Plan And TimeTable your Renovations
There will be a huge amount of things you want to do to your new home but you won’t be able to do them all at once. Set a timetable out, budget everything and plan exactly what needs to be done. By doing this you’re not only spacing out the vast amount of work that needs to be done but also the money it will take to do what you need to do. Leave things like the spare rooms until last and work on things that need to be done, perhaps the kitchen isn’t properly functioning. If that is the case you need to focus on it first. Prioritise your plans and your happiness will be preserved.
Check The Insulation
Have a peek inside your loft and see if it is insulated. If not, you might want to get it done. Primarily because it stops heat escaping and keeps it in longer, meaning you stay warmer for less money because your heating systems don’t need to be on for as long. It also helps the environment. You can also get cavity wall insulation which does the same thing in the sides of your home, but loft insulation is the best because heat rises. You may be able to get a grant from your local council and in some cases get it completely free, so it is worth looking into.
Don’t forget that when you change address to inform everyone that needs to know, otherwise you could end up not paying bills. You also need to get home insurance. The contents are optional, but you need home building’s insurance to stay legal. Remember you also need to pay stamp duty on a new home that goes by the percentage the home is worth. It is an annoying sum to shell out, but the law requires it so don’t leave yourself open to further prosecution and fines.

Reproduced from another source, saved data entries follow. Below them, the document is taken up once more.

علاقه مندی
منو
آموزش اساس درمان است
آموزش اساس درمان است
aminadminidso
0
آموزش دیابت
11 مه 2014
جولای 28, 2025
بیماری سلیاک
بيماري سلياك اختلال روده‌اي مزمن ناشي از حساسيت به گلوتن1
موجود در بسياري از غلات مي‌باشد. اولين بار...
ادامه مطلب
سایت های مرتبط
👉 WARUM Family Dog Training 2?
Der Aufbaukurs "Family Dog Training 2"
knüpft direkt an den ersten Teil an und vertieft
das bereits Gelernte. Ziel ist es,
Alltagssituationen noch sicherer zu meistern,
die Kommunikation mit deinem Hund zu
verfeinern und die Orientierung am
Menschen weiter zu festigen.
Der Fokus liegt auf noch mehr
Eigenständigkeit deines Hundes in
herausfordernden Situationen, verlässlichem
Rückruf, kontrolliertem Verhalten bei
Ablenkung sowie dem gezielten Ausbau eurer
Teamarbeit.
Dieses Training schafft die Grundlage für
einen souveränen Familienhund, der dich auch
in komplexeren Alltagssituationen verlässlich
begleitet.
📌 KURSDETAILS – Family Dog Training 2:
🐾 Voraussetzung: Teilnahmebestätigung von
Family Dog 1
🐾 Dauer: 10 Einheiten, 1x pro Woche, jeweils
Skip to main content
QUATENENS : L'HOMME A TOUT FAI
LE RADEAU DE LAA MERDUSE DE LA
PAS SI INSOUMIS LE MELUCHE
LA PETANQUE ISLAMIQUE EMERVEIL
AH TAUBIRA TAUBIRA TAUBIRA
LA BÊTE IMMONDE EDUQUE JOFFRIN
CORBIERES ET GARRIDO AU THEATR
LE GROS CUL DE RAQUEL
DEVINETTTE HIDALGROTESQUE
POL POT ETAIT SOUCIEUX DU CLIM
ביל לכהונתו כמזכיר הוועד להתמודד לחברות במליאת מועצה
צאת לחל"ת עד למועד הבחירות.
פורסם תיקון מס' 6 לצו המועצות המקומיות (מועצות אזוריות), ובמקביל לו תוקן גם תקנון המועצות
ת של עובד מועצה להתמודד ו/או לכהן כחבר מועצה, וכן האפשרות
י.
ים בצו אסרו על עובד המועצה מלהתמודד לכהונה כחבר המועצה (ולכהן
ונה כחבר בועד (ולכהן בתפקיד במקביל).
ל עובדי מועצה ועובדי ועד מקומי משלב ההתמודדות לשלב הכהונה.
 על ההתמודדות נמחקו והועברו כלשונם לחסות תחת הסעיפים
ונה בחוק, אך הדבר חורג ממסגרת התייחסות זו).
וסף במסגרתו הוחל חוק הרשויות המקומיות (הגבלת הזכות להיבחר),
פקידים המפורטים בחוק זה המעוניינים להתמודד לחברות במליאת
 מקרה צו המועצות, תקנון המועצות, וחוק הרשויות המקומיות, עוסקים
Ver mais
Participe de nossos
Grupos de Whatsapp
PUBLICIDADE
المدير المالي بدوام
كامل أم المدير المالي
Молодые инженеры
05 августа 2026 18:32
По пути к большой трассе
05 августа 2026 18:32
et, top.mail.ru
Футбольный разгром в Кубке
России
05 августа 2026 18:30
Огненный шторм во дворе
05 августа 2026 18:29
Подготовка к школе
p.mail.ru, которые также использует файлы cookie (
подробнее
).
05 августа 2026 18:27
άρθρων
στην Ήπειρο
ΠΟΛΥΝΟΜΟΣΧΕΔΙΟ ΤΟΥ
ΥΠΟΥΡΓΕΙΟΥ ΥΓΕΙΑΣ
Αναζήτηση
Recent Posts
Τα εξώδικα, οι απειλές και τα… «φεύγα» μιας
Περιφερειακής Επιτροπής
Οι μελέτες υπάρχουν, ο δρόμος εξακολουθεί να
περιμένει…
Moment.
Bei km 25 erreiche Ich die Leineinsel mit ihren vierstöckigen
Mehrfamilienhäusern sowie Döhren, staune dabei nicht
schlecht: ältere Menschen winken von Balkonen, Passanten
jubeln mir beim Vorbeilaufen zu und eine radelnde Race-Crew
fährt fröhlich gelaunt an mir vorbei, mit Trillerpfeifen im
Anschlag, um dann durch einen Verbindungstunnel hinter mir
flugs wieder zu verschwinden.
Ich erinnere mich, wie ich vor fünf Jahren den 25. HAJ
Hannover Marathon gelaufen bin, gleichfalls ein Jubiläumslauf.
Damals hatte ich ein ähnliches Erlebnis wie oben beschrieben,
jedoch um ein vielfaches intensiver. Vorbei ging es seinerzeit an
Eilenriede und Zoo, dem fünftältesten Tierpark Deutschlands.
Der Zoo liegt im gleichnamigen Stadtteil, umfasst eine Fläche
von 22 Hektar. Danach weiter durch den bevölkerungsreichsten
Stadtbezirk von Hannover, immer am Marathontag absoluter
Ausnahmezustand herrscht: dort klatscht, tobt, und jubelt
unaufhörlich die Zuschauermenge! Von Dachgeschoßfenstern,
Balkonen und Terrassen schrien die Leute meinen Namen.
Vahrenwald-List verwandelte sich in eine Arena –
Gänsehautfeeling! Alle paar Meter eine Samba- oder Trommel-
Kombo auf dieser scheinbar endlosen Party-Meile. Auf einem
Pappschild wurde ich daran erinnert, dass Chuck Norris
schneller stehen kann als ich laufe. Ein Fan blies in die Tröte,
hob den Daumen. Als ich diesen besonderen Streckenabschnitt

Leave The Garden Until Last
For those with green thumbs you may want to get right into the garden and start planting and digging, but leave it until last. Especially if you live somewhere which doesn’t get too much sun. Focus on the house first, once that is done then you can tackle the garden. It makes sense to improve places where you frequent the most and you’ll be in the home more than the garden. Be sure to keep an eye on any trees however and ensure their branches aren’t overlapping the neighbours garden. Other than this, keep your garden until last.
The Deep Clean
One of the first things you should do is a bottom to top deep clean. This means renting carpet cleaners and really getting to those hard to reach areas. To get rid of smells and truly make it yours the deep clean will have a good psychological effect, almost as if you are ridding the home of its previous owners. It’s good for your health too as it can clear out damp and mould and stop it growing back again. If the home hasn’t been occupied then you may need to check for pests like wasp nests in the garage or loft or mice running around your home. Don’t be afraid to call out pest experts as they can get rid of it for good where your own efforts may only treat the symptoms and not the cause.